Complete Example: Maximum Likelihood Estimation

using Durbyn.Optimize
using Distributions

# Generate data from Normal(mu=5, sigma=2)
data = rand(Normal(5.0, 2.0), 100)

# Negative log-likelihood (to minimize)
function neg_loglik(params)
    mu, log_sigma = params
    sigma = exp(log_sigma)  # Ensure sigma > 0
    n = length(data)
    ll = -n/2 * log(2*pi) - n*log_sigma - sum((data .- mu).^2) / (2*sigma^2)
    return -ll  # Return negative for minimization
end

# Analytical gradient
function neg_loglik_grad(params)
    mu, log_sigma = params
    sigma = exp(log_sigma)
    n = length(data)

    d_mu = sum(data .- mu) / sigma^2
    d_log_sigma = n - sum((data .- mu).^2) / sigma^2

    return [-d_mu, -d_log_sigma]
end

# Optimize with BFGS
result = optimize([0.0, 0.0], neg_loglik;
                  grad=neg_loglik_grad,
                  method=:bfgs,
                  hessian=true)

# Extract estimates
mu_hat = result.par[1]
sigma_hat = exp(result.par[2])

println("Estimated mu: $mu_hat (true: 5.0)")
println("Estimated sigma: $sigma_hat (true: 2.0)")
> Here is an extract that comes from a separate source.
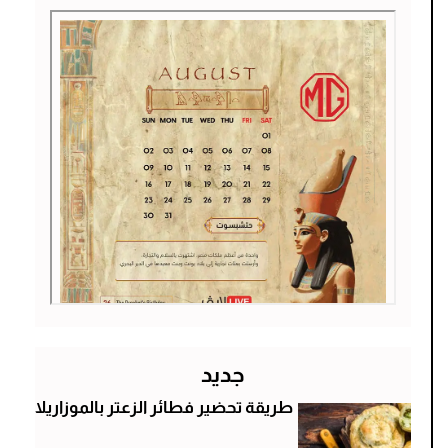
جديد
طريقة تحضير فطائر الزعتر بالموزاريلا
# Standard errors from Hessian
using LinearAlgebra
se = sqrt.(diag(inv(result.hessian)))
println("SE(mu): $(se[1])")
println("SE(log_sigma): $(se[2])")

References

  • Nelder, J. A. and Mead, R. (1965). A simplex method for function minimization. Computer Journal, 7, 308–313.
  • Broyden, C. G. (1970). The convergence of a class of double-rank minimization algorithms. Journal of the Institute of Mathematics and Its Applications, 6, 76–90.
  • Fletcher, R. (1970). A new approach to variable metric algorithms. Computer Journal, 13, 317–322.
  • Goldfarb, D. (1970). A family of variable metric methods derived by variational means. Mathematics of Computation, 24, 23–26.
  • Shanno, D. F. (1970). Conditioning of quasi-Newton methods for function minimization. Mathematics of Computation, 24, 647–656.
  • Byrd, R. H., Lu, P., Nocedal, J., and Zhu, C. (1995). A limited memory algorithm for bound constrained optimization. SIAM Journal on Scientific Computing, 16, 1190–1208.
  • Zhu, C., Byrd, R. H., Lu, P., and Nocedal, J. (1997). Algorithm 778: L-BFGS-B, Fortran subroutines for large-scale bound-constrained optimization. ACM Transactions on Mathematical Software, 23, 550–560.
  • Brent, R. P. (1973). Algorithms for Minimization Without Derivatives. Prentice-Hall.
  • Nash, J. C. (1990). Compact Numerical Methods for Computers: Linear Algebra and Function Minimisation. 2nd ed. Adam Hilger.
  • Nocedal, J. and Wright, S. J. (1999). Numerical Optimization. Springer.